What is required » Could you restate the entries below word for word and leave out the pictures?

------------------------------------------------

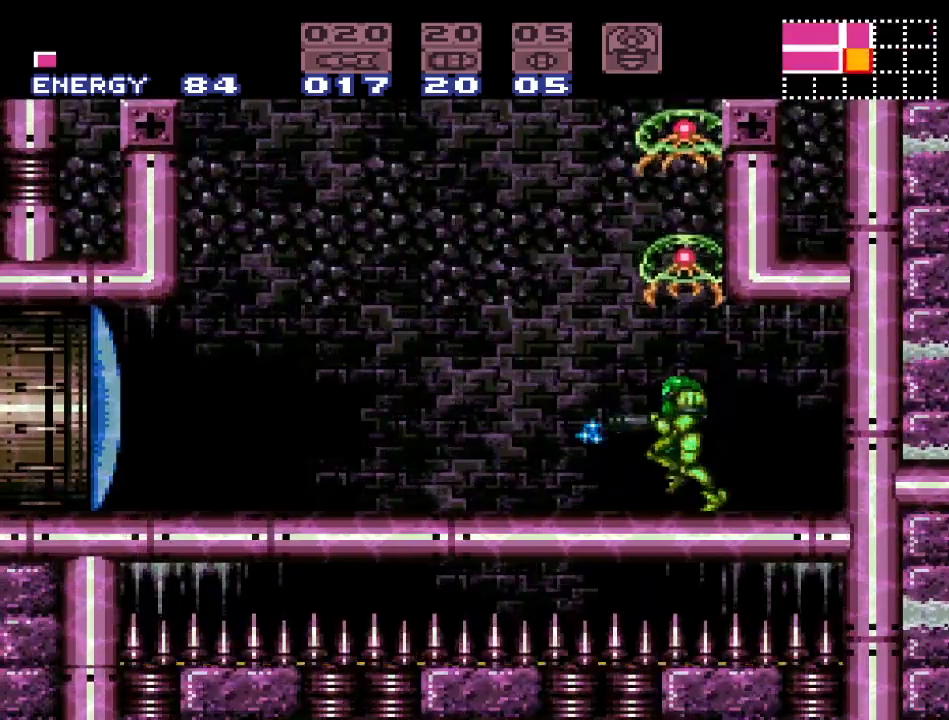
{"buttons": ["Y", "DPAD_LEFT"], "events": [[233, "Y", "down"]]}
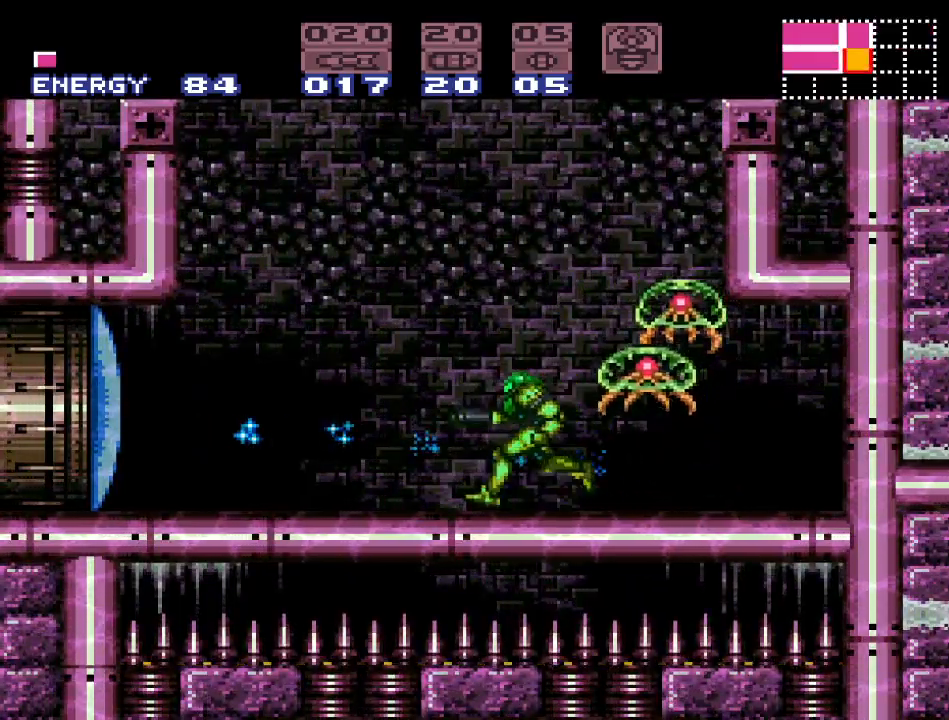
{"buttons": ["Y", "DPAD_LEFT"], "events": []}
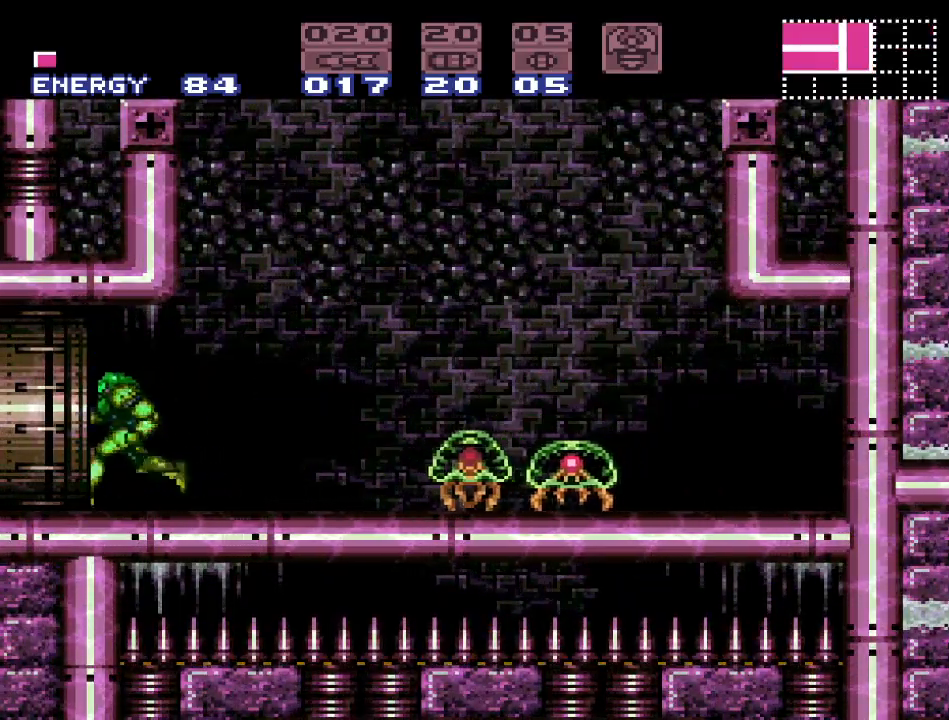
{"buttons": ["Y", "DPAD_LEFT"], "events": []}
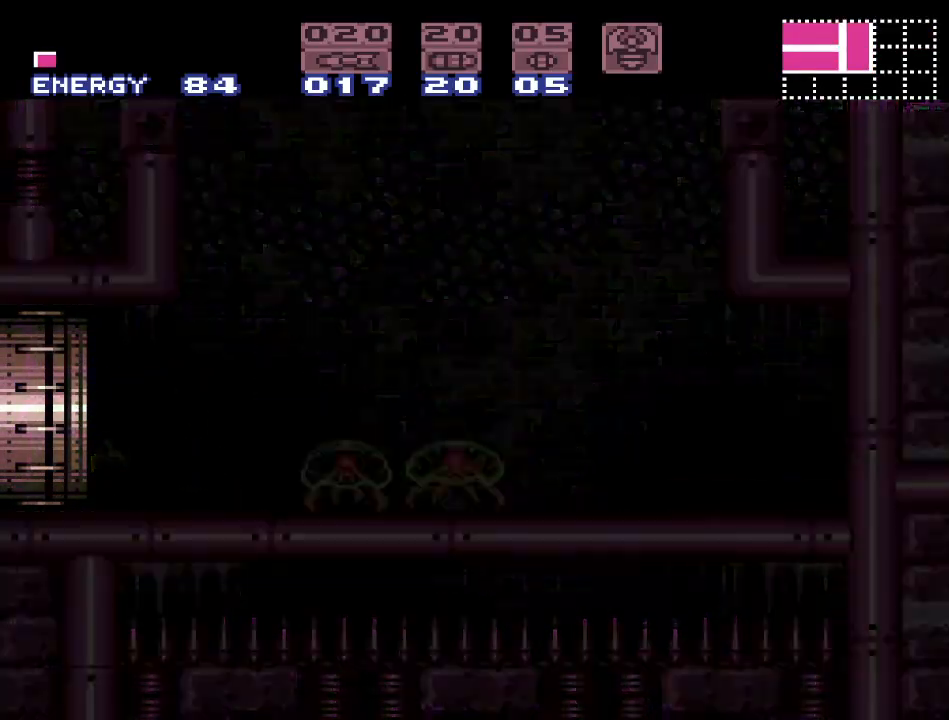
{"buttons": ["Y", "DPAD_LEFT"], "events": []}
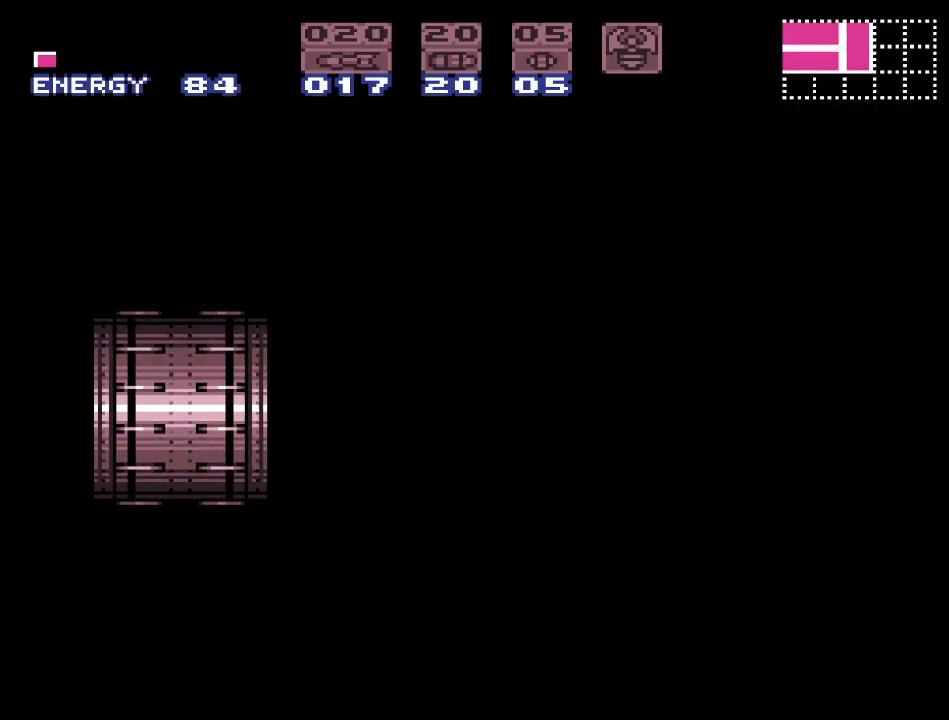
{"buttons": ["Y", "DPAD_LEFT"], "events": []}
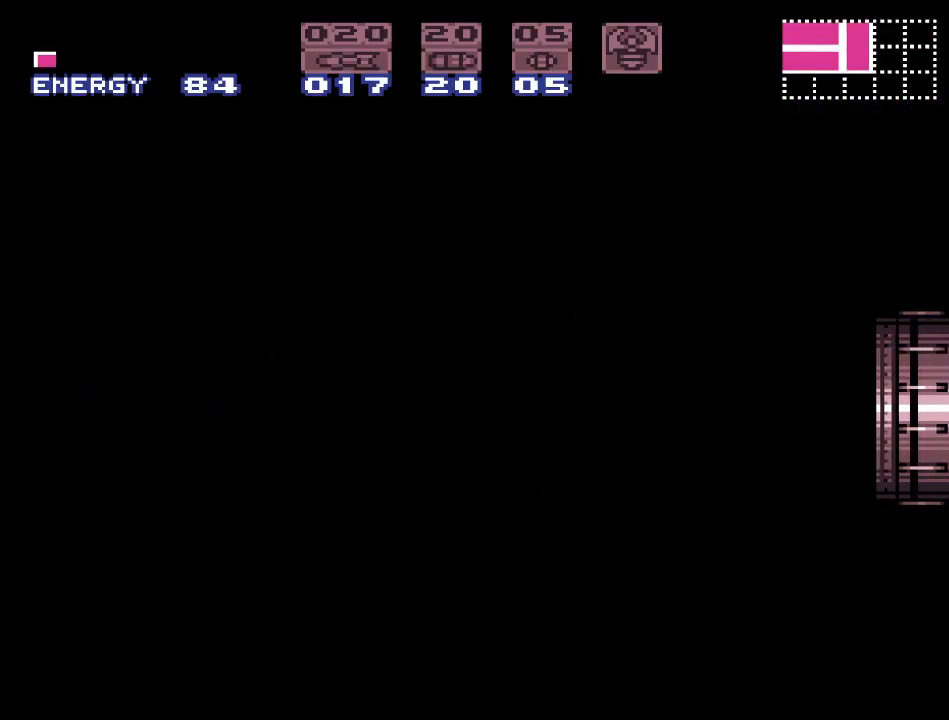
{"buttons": ["Y", "DPAD_LEFT"], "events": []}
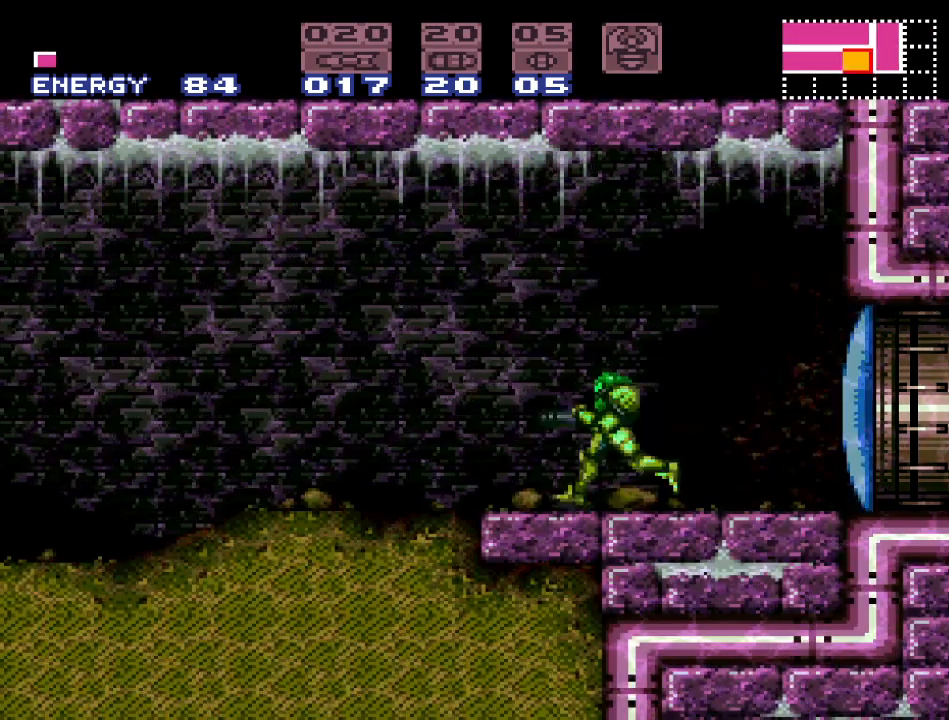
{"buttons": ["Y", "DPAD_LEFT"], "events": []}
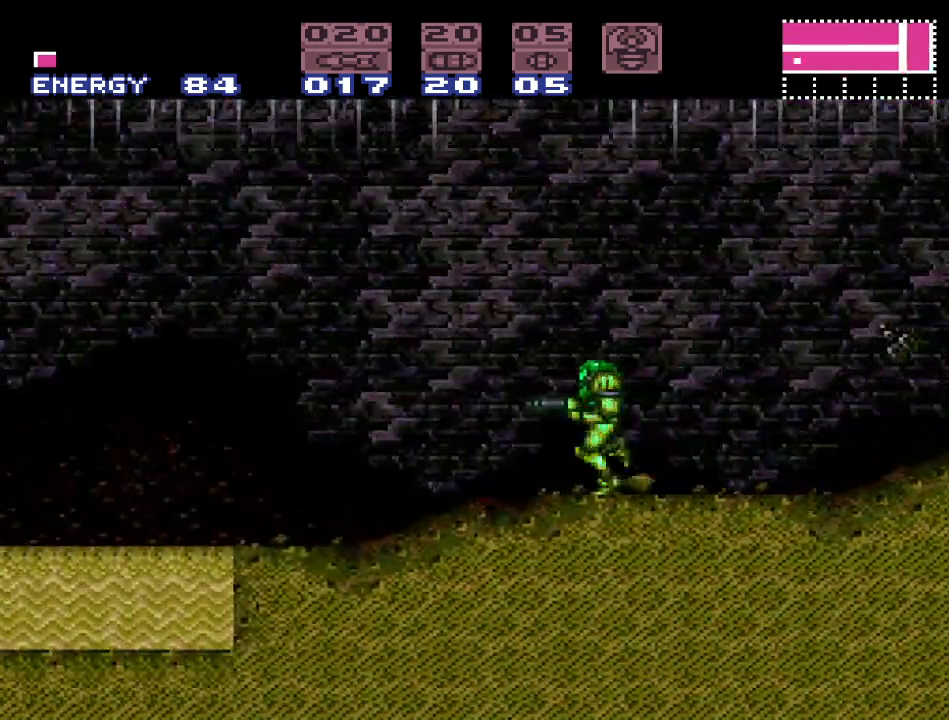
{"buttons": ["Y", "DPAD_LEFT"], "events": []}
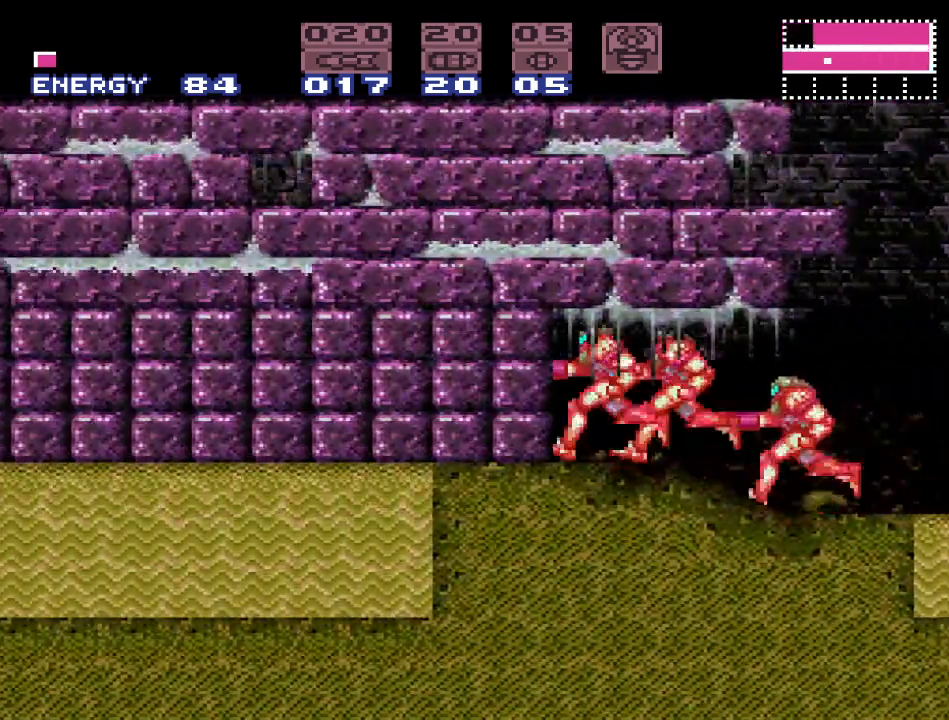
{"buttons": ["Y", "DPAD_LEFT"], "events": []}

------------------------------------------------

Solution below »
{"buttons": ["Y", "DPAD_LEFT"], "events": [[233, "Y", "down"]]}
{"buttons": ["Y", "DPAD_LEFT"], "events": []}
{"buttons": ["Y", "DPAD_LEFT"], "events": []}
{"buttons": ["Y", "DPAD_LEFT"], "events": []}
{"buttons": ["Y", "DPAD_LEFT"], "events": []}
{"buttons": ["Y", "DPAD_LEFT"], "events": []}
{"buttons": ["Y", "DPAD_LEFT"], "events": []}
{"buttons": ["Y", "DPAD_LEFT"], "events": []}
{"buttons": ["Y", "DPAD_LEFT"], "events": []}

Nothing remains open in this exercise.